━━━ DOCUMENT TEXT ━━━

Zha93 on January 7, 2010 at 7:10 pm
i’ve tried many different SSD drives ALL of the had the same problems. Intel’s works and works right. Very happy! If you are looking for a good, cheap SSD get this one!!
J. MacInnes on January 7, 2010 at 10:00 pm
This hard drive is very quick and very quiet. Installation was an ease on Windows 7.0. I’ve been using it for a few weeks with no problems and my computer is running better than ever. One word of advice: if you are installing into a 3.5″ bay, you do not need to buy a converter for this 2.5″ drive. The drive comes with a mounting tray that does the job just fine. Getting an additional converter is a waste of money.
On my machine, the windows experience index rates my hard-drive as a 7.4 (out of 7.9).

━━━

Duplicate the SSD reviews word for word, everything from "Zha93 on January" down to "waste of money.".

━━━ SUPPLIED RECORDS ━━━

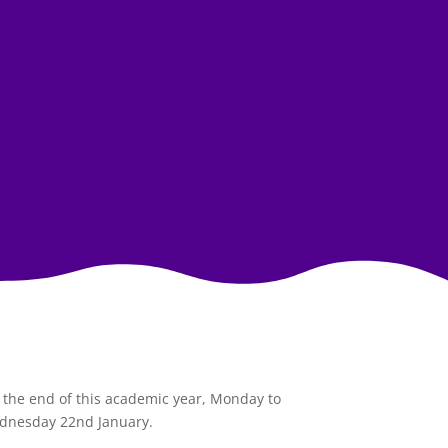
l the end of this academic year, Monday to
Wednesday 22nd January.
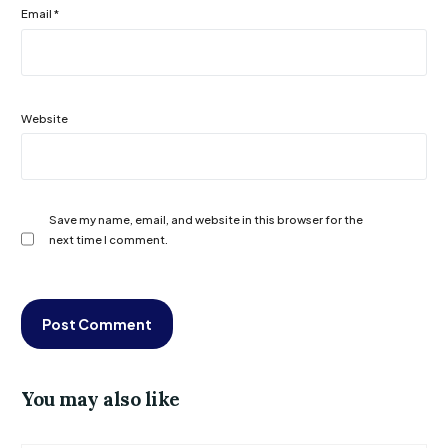
Email
*
Website
Save my name, email, and website in this browser for the
next time I comment.
You may also like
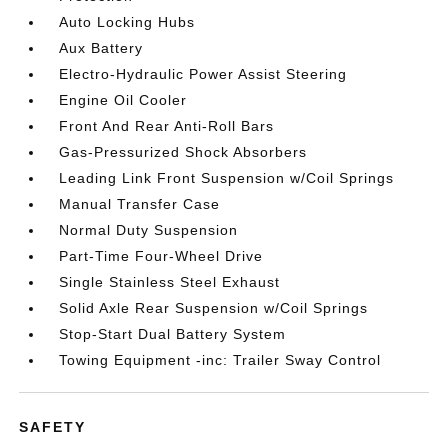
Auto Locking Hubs
Aux Battery
Electro-Hydraulic Power Assist Steering
Engine Oil Cooler
Front And Rear Anti-Roll Bars
Gas-Pressurized Shock Absorbers
Leading Link Front Suspension w/Coil Springs
Manual Transfer Case
Normal Duty Suspension
Part-Time Four-Wheel Drive
Single Stainless Steel Exhaust
Solid Axle Rear Suspension w/Coil Springs
Stop-Start Dual Battery System
Towing Equipment -inc: Trailer Sway Control
SAFETY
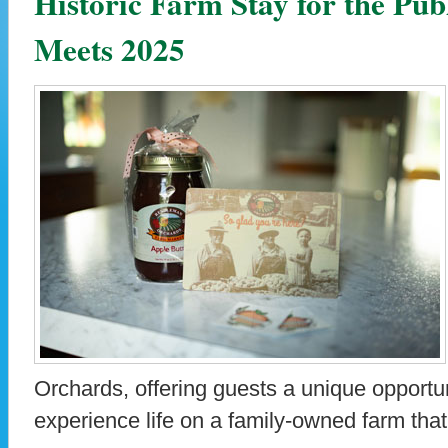
Historic Farm Stay for the Pu
Meets 2025
Orchards, offering guests a unique opportun
experience life on a family-owned farm tha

━━━

▸ WRITTEN SOLUTION:
Zha93 on January 7, 2010 at 7:10 pm
i’ve tried many different SSD drives ALL of the had the same problems. Intel’s works and works right. Very happy! If you are looking for a good, cheap SSD get this one!!
J. MacInnes on January 7, 2010 at 10:00 pm
This hard drive is very quick and very quiet. Installation was an ease on Windows 7.0. I’ve been using it for a few weeks with no problems and my computer is running better than ever. One word of advice: if you are installing into a 3.5″ bay, you do not need to buy a converter for this 2.5″ drive. The drive comes with a mounting tray that does the job just fine. Getting an additional converter is a waste of money.